Había que reconocer que a sus treinta y seis años el atractivo de Andrés seguía siendo el mismo que con veinte. Había heredado la belleza de su madre, aquella cautivadora sonrisa y sus increíbles ojos verdes.
—Necesitas que pasen cosas positivas en tu vida. Ahora ni tú ni yo somos capaces de ponerles nombre, pero estoy seguro de que llegarán —concluyó Andrés.
—De momento he de empezar por sobrevivir. Luego ya veremos.
—Padre nos educó para no dejarnos vencer, y conociéndote como te conozco, sé que lucharás.
—Créeme que lo intentaré. —Se recogió el rizo de la frente y lo remetió entre el resto de pelo, todavía algo inquieta.
Andrés era consciente de que por el momento solo podía transmitirle confianza en sus capacidades, estar más pendiente de ella y conseguir que no se sintiera tan sola. Una soledad que por desgracia y desde bien pequeña había sido la gran protagonista de su vida. Porque Zoe había tenido que asumir la falta de una madre con cinco años y la de su padre después, al haberla mandado a Madrid a estudiar con solo ocho a casa de su tía Gloria, queriendo para ella la mejor educación posible.
Los estudios en el Colegio Alemán supusieron un enorme esfuerzo económico y emocional para todos, pero especialmente para Zoe, que tuvo que separarse de su familia desde muy pequeña y salir adelante en un entorno social muy superior al suyo.

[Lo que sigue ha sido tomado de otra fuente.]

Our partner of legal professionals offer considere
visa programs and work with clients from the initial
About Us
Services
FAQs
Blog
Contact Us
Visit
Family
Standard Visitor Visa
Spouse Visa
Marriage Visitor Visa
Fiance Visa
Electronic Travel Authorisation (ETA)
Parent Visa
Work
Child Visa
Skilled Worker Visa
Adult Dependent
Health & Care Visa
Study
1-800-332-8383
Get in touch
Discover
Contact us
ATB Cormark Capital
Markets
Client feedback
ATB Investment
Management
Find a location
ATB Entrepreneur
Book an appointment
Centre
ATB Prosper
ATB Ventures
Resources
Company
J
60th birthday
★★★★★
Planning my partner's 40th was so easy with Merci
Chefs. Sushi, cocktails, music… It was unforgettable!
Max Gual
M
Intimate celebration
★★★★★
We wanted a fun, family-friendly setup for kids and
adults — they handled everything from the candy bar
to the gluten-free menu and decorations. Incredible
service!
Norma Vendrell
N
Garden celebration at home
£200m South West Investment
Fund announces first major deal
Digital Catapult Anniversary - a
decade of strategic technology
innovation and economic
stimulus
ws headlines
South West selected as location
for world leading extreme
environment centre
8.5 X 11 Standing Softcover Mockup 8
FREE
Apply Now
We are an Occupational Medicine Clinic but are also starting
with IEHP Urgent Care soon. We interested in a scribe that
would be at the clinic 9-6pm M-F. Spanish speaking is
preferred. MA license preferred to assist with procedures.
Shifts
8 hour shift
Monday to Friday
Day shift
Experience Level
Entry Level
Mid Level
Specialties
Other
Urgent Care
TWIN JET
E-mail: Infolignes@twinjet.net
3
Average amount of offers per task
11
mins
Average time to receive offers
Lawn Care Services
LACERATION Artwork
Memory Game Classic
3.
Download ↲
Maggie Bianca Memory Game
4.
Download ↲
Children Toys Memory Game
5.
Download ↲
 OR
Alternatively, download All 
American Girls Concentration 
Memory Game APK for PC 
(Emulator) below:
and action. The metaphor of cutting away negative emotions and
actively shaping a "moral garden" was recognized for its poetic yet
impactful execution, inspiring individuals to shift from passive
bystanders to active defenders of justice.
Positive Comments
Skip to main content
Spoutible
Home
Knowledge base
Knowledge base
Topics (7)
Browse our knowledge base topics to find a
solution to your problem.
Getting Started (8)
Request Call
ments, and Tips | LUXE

Andrés apuró el café, miró el reloj, y se inquietó al pensar que llegaba tarde a una cita que no había podido eludir. Lamentó dejarla, pero Zoe, lo entendió y, en contra de lo que hubiera preferido, insistió para que se fuera. Pidió a Jeremías su guerrera, y en una emocionada despedida, le agradeció la visita, los consejos y sobre todo su cariño.
—Ahora vete ya, que te noto nervioso. No te preocupes. Te escribiré en unos días para que sepas cómo me va, y espero que hagas lo mismo y vengas pronto.
Se despidieron en la puerta del palacete, ella deseándole buen viaje y él lamentando dejar a una hermana que lo necesitaba más que nunca.